3 thoughts on “A History of the Future, part 7.

  1. Paul says:

    Hey fascinating series this. But I just realised you left out two important faiths, Hinduism and Judaism. Do they just wither away in the face of the religions mentioned here?

  2. vacuouswastrel says:

    Good point. I guess I didn’t mention them because they didn’t seem important. Hinduism obviously is important in the Indian context, but as this timeline has India falling apart, its world role is rather small. I suppose it continues to exist as a sort of reservoir of belief important in a local context and from which other people may draw images and ideas.
    Judaism is already extremely unimportant as a religion, only really salient for political reasons. In terms of numbers, it’s smaller than Spiritism, or Juche, or Sikhism, or half a dozen African religions. The current trend is for higher birthrates in Israel and lower in the US (so that iirc Israe recently overtook the US in terms of number of self-identifying jews), but I suspect that over the next century that may change – increasing birthrates in the US (associated with higher levels of manufacturing) and decreasing birthrates in Israel (associated with the fact that Israel is massively dependent on expensive imports, particularly of water, which will make the country far less viable if transport costs increase) may make Judaism once again a primarily American religion. In both places, lower birthrates, higher conversion rates and more intermarriage suggest that the importance of Judaism will dwindle further. In any case, it certainly seems likely that it will become an increasingly orthodox and conservative religion – simply for demographic reasons. Ten years ago, estimates had it that in the US each jewish woman had on average 1.86 children; but among ‘modern orthodox’ families it was 3.3 children, among ‘ultra-orthodox’ families it was 6.6 children, and among Hasidim it was 7.9 children. And historically the more orthodox the family the LESS likely there would be conversion.

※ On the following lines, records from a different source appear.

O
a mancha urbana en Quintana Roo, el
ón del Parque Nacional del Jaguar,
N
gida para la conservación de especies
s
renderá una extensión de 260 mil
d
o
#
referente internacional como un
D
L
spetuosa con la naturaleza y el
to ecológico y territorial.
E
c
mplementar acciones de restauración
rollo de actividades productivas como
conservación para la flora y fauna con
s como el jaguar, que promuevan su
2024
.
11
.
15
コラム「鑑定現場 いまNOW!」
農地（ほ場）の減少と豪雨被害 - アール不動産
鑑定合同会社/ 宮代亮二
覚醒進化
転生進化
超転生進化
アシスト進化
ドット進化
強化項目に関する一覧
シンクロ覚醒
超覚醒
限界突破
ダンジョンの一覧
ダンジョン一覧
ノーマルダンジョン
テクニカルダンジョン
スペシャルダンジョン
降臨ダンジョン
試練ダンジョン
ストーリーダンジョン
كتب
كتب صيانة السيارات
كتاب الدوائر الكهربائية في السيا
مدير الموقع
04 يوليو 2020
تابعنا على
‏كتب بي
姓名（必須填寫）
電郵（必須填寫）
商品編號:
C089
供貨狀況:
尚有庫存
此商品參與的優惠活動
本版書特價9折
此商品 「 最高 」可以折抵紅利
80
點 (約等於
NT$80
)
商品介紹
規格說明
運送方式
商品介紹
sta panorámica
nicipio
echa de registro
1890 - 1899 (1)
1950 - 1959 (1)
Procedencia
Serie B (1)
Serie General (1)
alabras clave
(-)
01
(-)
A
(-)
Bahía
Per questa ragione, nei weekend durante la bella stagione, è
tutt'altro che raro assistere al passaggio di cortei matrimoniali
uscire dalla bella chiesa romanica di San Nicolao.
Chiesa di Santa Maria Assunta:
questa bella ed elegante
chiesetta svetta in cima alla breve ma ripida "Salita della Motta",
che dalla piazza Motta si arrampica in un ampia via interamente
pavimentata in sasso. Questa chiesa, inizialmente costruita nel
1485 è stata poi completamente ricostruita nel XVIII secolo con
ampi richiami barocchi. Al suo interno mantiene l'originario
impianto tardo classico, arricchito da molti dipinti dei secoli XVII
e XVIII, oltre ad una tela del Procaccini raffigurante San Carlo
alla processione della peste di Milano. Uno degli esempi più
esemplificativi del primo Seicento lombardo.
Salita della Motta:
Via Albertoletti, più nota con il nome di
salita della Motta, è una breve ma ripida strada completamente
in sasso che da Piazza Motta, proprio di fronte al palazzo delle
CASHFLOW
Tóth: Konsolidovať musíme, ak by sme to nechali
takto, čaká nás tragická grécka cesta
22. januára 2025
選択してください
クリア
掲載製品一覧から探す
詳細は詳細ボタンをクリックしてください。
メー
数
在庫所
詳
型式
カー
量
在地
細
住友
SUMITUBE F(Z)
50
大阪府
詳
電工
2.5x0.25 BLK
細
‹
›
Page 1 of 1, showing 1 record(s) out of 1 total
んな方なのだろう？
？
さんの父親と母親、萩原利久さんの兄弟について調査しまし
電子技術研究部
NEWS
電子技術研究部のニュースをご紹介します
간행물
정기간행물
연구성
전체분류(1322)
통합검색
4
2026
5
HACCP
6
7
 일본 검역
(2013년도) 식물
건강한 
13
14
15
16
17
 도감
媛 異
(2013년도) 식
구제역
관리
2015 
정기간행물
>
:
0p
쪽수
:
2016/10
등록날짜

    In fact, that’s a problem at the heart of this series. I put forward what might be considered a fairly ‘pro-religion’ timeline, in that I don’t buy the ‘religion is going to die in the next century’ views some militant atheists express. But I worry I may have radically underestimated the importance of traditional religion demographically. Some estimates say that by 2100 between a half and two thirds of the US population will be Mormon, for instance. When hyper-religious communities have birth-rates ten times higher than atheists in the same society, and very little conversion (eg only 5% of Amish children leave their birth-religion, but apparently have between 5 and 7 children per woman compared to 1 or under for atheists – their population doubles every twenty years at the moment), it’s hard to escape the idea of an overwhelmingly religious world in a few centuries.

    However, if there’s a hope I’m pinning this timeline on its on the idea that as well as religion changing birth-rate, birth-rate changes religion. If you have children, you are more likely to become religious, and if you don’t have children you are more likely to stop being religious. It seems as though the religious impulse is particularly sparked by the experiences associated with parenthood – and close relations to others in general. Religiosity, birth-rate, familial and communal living, and agricultural and manufacturing employment are all correlated.

    So I think what we’ll see is a tendency for fringe and reactionary religious groups to gradually take over with their superior birthrates, but gradually become less religious as their increasing size exposes them more fully to economic pressures on society.

  3. nac says:

    Scary. Those stats might turn me into a hegemonic, propaganda-spewing atheist yet, if only to delay the inevitable. 😛

    Huh? What happened to my earlier comment? I said: Awesome, this is exactly like the religious stratification in feudal Japan. …or something like that. Whatever, wasn’t important.